Task to complete → Rewrite the entries from the line with "table_cell vidaus vežimams" up to and including the line with "table_header iš jų [629, 390, 1179, 414]", changing "skyriaus" to "dalies" and keeping everything else the same.

**** Material shown ****

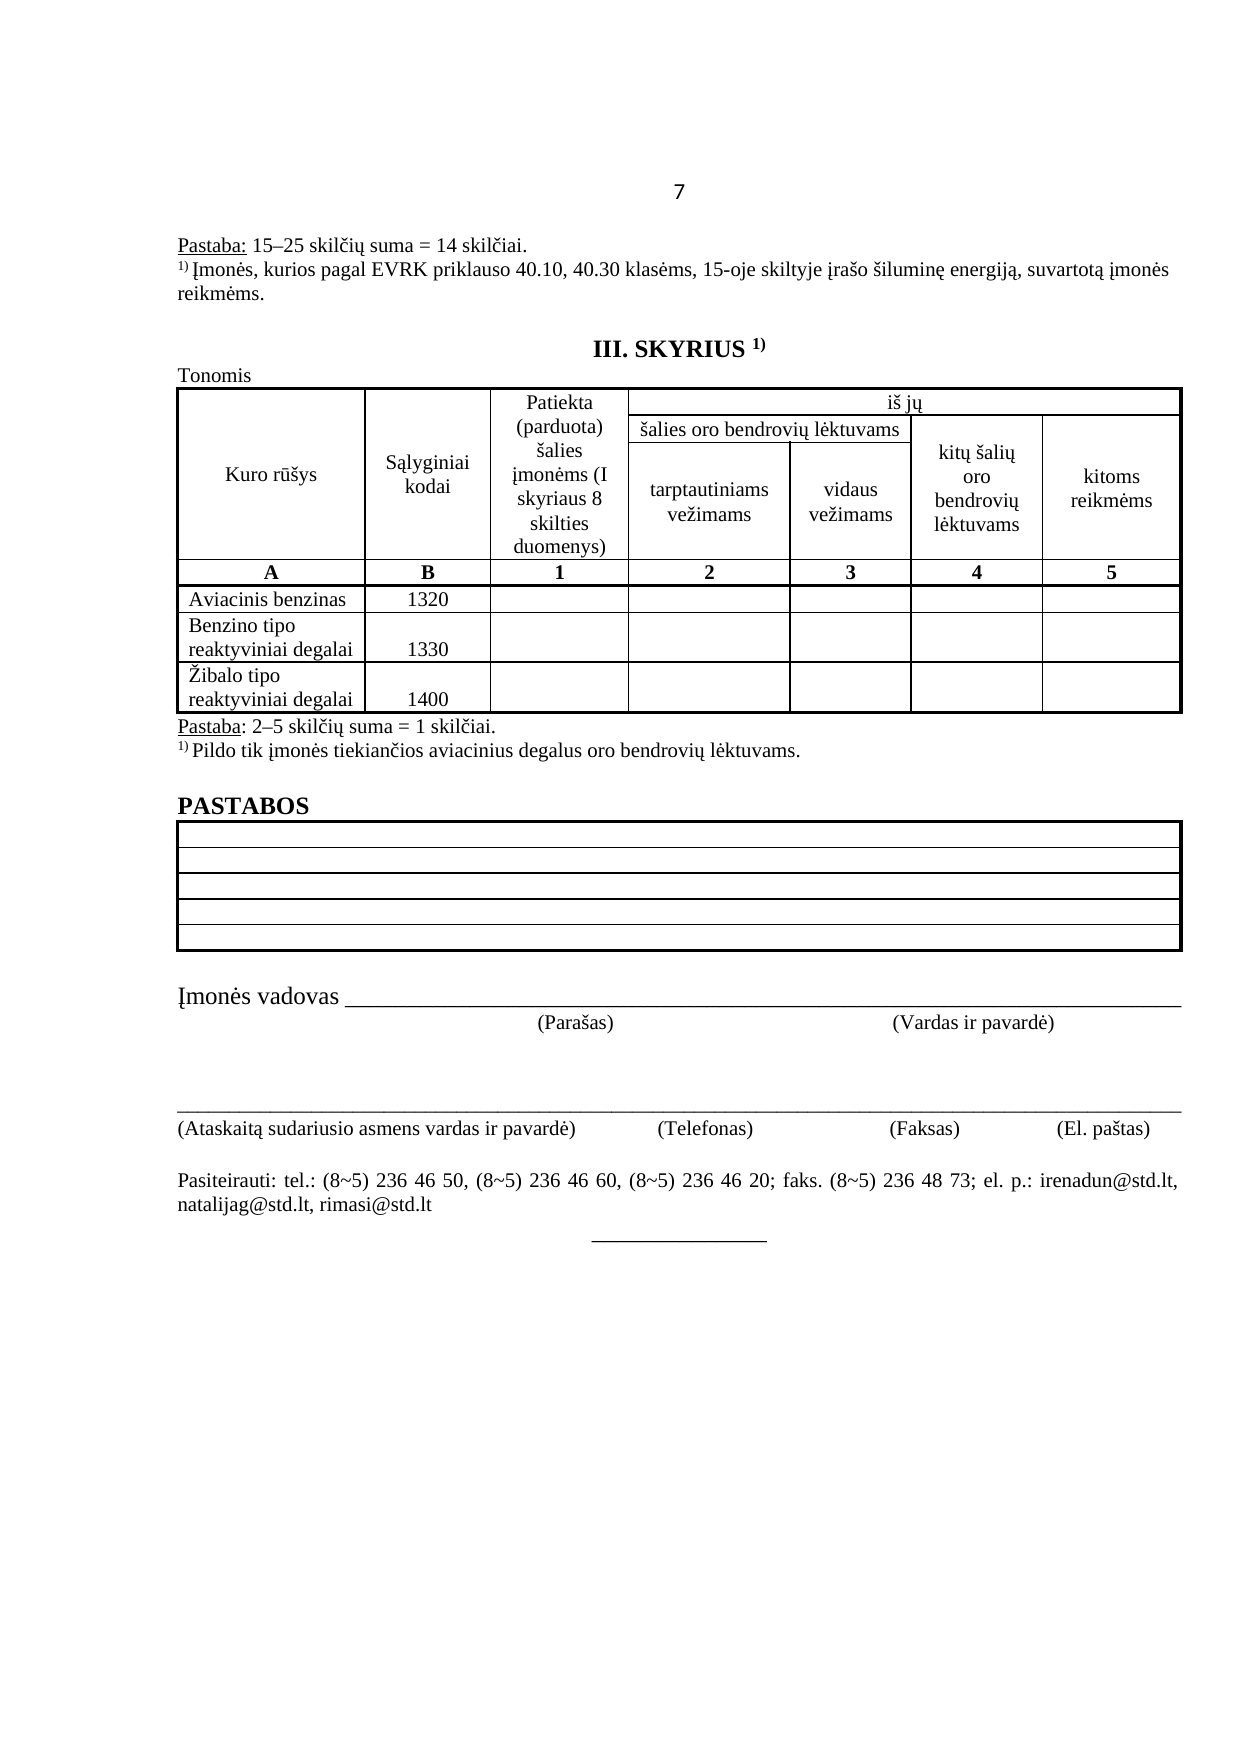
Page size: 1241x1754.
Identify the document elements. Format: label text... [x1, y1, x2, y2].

table_cell vidaus vežimams [791, 443, 910, 558]
table_cell [491, 613, 628, 661]
table_cell [179, 900, 1179, 923]
table_header Patiekta (parduota) šalies įmonėms (I skyriaus 8 skilties duomenys) [491, 390, 628, 558]
table_cell B [366, 560, 490, 584]
table_cell [1043, 613, 1179, 661]
table_header iš jų [629, 390, 1179, 414]
table_cell 1400 [366, 663, 490, 711]
text pasiteirauti: tel.: (8~5) 236 46 50, (8~5) 236 46 60, (8~5) 236 46 20; faks. (8~5) 236 48 73; el. p.: irenadun@std.lt, natalijag@std.lt, rimasi@std.lt [177, 1168, 1181, 1216]
table_cell [179, 848, 1179, 872]
text Tonomis [177, 363, 1181, 387]
table_cell kitų šalių oro bendrovių lėktuvams [912, 416, 1042, 558]
table_cell [179, 925, 1179, 949]
text (Parašas) (Vardas ir pavardė) [177, 1010, 1181, 1034]
table_header [179, 823, 1179, 847]
table_cell Benzino tipo reaktyviniai degalai [179, 613, 364, 661]
table_cell [629, 587, 789, 611]
table_cell [912, 613, 1042, 661]
text ______________ [177, 1216, 1181, 1245]
table_cell Aviacinis benzinas [179, 587, 364, 611]
table_cell 5 [1043, 560, 1179, 584]
table_cell [791, 587, 910, 611]
table_cell Žibalo tipo reaktyviniai degalai [179, 663, 364, 711]
text Pastaba: 2–5 skilčių suma = 1 skilčiai. [177, 714, 1181, 738]
text PASTABOS [177, 791, 1181, 819]
table_cell [491, 587, 628, 611]
table_cell [912, 587, 1042, 611]
table_cell 3 [791, 560, 910, 584]
text Pastaba: 15–25 skilčių suma = 14 skilčiai. [177, 233, 1181, 257]
table_cell [629, 613, 789, 661]
table_header Kuro rūšys [179, 390, 364, 558]
text ___________ [177, 1091, 1181, 1112]
table_cell A [179, 560, 364, 584]
table_cell 1 [491, 560, 628, 584]
table_cell [179, 874, 1179, 898]
table_cell 1320 [366, 587, 490, 611]
text (Ataskaitą sudariusio asmens vardas ir pavardė) (Telefonas) (Faksas) (El. paštas) [177, 1115, 1181, 1139]
table_cell [1043, 587, 1179, 611]
text Įmonės vadovas [177, 981, 1181, 1010]
table_cell [791, 663, 910, 711]
text III. skyrius 1) [177, 334, 1181, 363]
table_header Sąlyginiai kodai [366, 390, 490, 558]
table_cell [791, 613, 910, 661]
text 1) Pildo tik įmonės tiekiančios aviacinius degalus oro bendrovių lėktuvams. [177, 738, 1181, 762]
table_cell tarptautiniams vežimams [629, 443, 789, 558]
table_cell [491, 663, 628, 711]
table_cell [629, 663, 789, 711]
table_cell 1330 [366, 613, 490, 661]
table_cell 4 [912, 560, 1042, 584]
table_cell kitoms reikmėms [1043, 416, 1179, 558]
table_cell šalies oro bendrovių lėktuvams [629, 416, 910, 441]
table_cell [1043, 663, 1179, 711]
text 1) Įmonės, kurios pagal EVRK priklauso 40.10, 40.30 klasėms, 15-oje skiltyje įrašo šiluminę energiją, suvartotą įmonės reikmėms. [177, 257, 1181, 305]
table_cell 2 [629, 560, 789, 584]
table_cell [912, 663, 1042, 711]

****

Worked answer →
table_cell vidaus vežimams [791, 443, 910, 558]
table_cell [491, 613, 628, 661]
table_cell [179, 900, 1179, 923]
table_header Patiekta (parduota) šalies įmonėms (I dalies 8 skilties duomenys) [491, 390, 628, 558]
table_cell B [366, 560, 490, 584]
table_cell [1043, 613, 1179, 661]
table_header iš jų [629, 390, 1179, 414]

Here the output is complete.